Papers I Read Notes and Summaries

Everything Happens for a Reason - Discovering the Purpose of Actions in Procedural Text


  • Procedural text comprehension tasks focus on modeling the effect of actions and predicting what happens next.

  • But they do not consider why some actions need to happen before other actions.

  • The paper proposes a new model called XPAD (eXPlainable Action Dependency) that considers the purpose of actions while predicting their effect.

  • The model favors effects that:

    • explain more of actions in the text.

    • are more plausible given the context.

  • An existing procedural text benchmark dataset (Propara) is expanded by adding the task of explaining actions by predicting their dependencies.

  • Link to the paper

  • Link to the dataset


  • Input

    • Procedural (chronologically ordered text) sequence of T sentences.

    • List of N participant entities, whose state changes at some step.

  • Output

    • State change matrix $\pi(T \times N)$ with four possible states - move, create destroy, none.

    • This matrix tracks how property changes after each step.

  • Dependency Explanation Graph

    • Identify what steps are necessary to execute a given step (say si) and represent this dependency in the form of a dependency explanation graph G = <S, E>.

    • In this graph, each node is a step and the direction of edge describes the order of dependency.

Dependency Graph Dataset

  • Propara dataset is expanded to extract the dependency graph using both heuristic and automated methods.

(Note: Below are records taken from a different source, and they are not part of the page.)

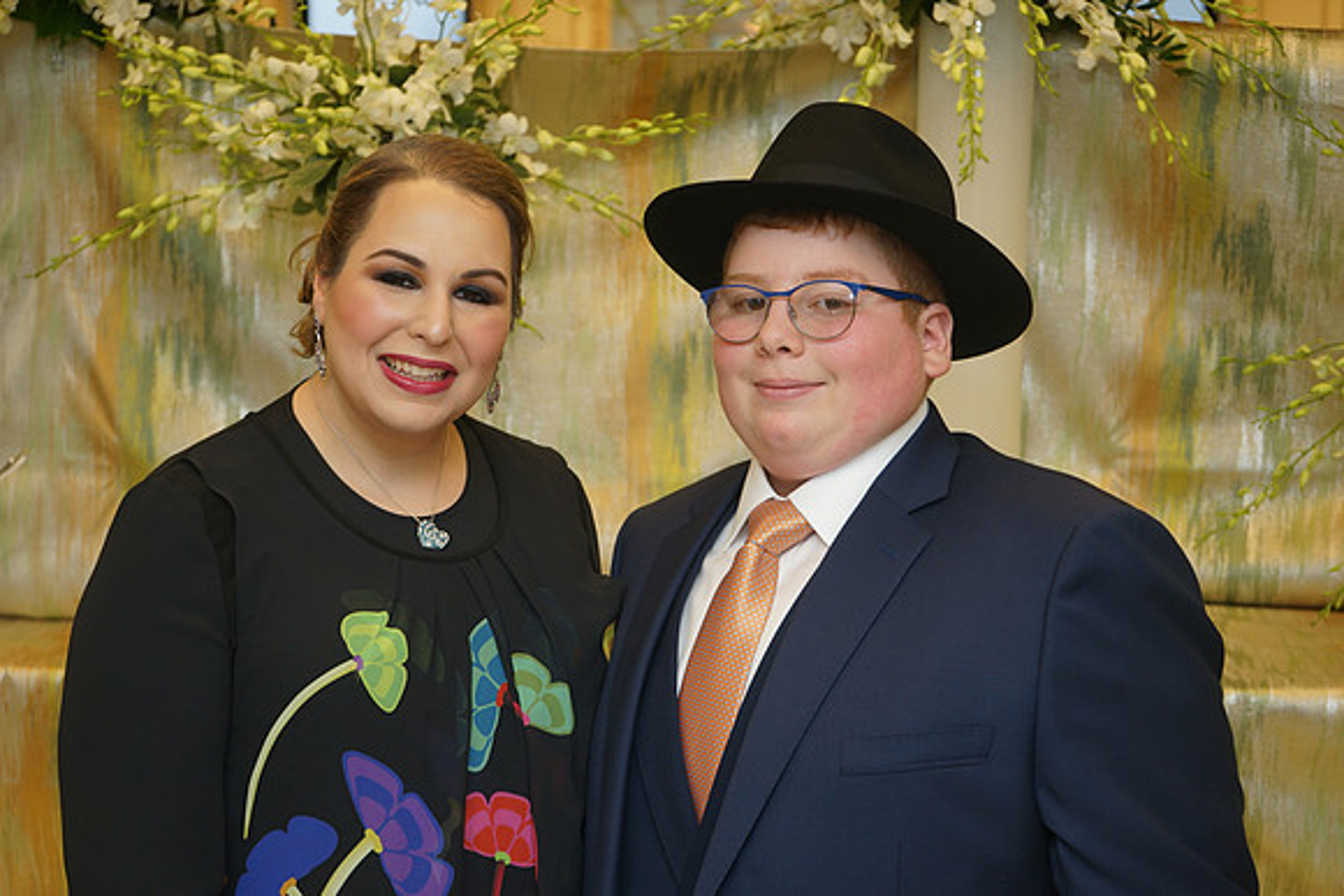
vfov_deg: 20.6
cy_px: 448
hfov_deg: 30.5
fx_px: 2464
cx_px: 672
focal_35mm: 66
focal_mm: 66
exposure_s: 1/100
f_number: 5.6
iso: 400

  • The automated method is based on the coherence assumption that if step sj changes state of entity ek then sj is a precondition for the first subsequent step that changes the state of ek.

XPAD Model

  • The model is based on the ProStruct system and uses an encoder-decoder based architecture.

  • Encoder

    • Input: Sentence st and entity ej.

    • Sentence is encoded using the GloVe vectors and a BiLSTM model and the entity is encoded as an indicator variable.

    • The combined representation is denoted as ctj.

    • This representation is passed through an MLP to generate k logits that encode the probability of each entity j undergoing a state change at step t.

  • Decoder

    • Beam search is performed to decode the encoder representation into the state change matrix and dependency graph using a score function that ensures global consistency.

    • Score function has two components:

      • State change score - depends on the likelihood that the selected state changes at step t given the text and state change history from steps s1 to st-1.

      • Dependency graph score

        • This is based on the connectivity and likelihood of the resulting dependency explanation graph.

        • This score is used to bias the graph search towards:

          • predictions that have an identifiable purpose ie checking if a particular state change prediction leads to a connection in the dependency explanation graph.

          • graphs that are more likely according to the background knowledge to distinguish likely dependency links from the unlikely ones.

  • During training, XPAD has access to the correct path (in the search space) and learns to minimize the joint loss corresponding to predicting the state change and the dependency explanation graph.

  • During testing, XPAD performs beam search to predict the most likely state change and dependency explanation graph.


  • Tasks:

    • State change prediction

    • Dependency explanation prediction

  • Baselines:

  • XPAD significantly outperforms all the baseline models on the dependency explanation task.

  • Improvements on the state change prediction task are less significant.

  • Removing dependency graph scores from XPAD leads to a drop in the F1 score.

  • The paper provides an elaborate discussion on the different types of errors that the XPAD system makes.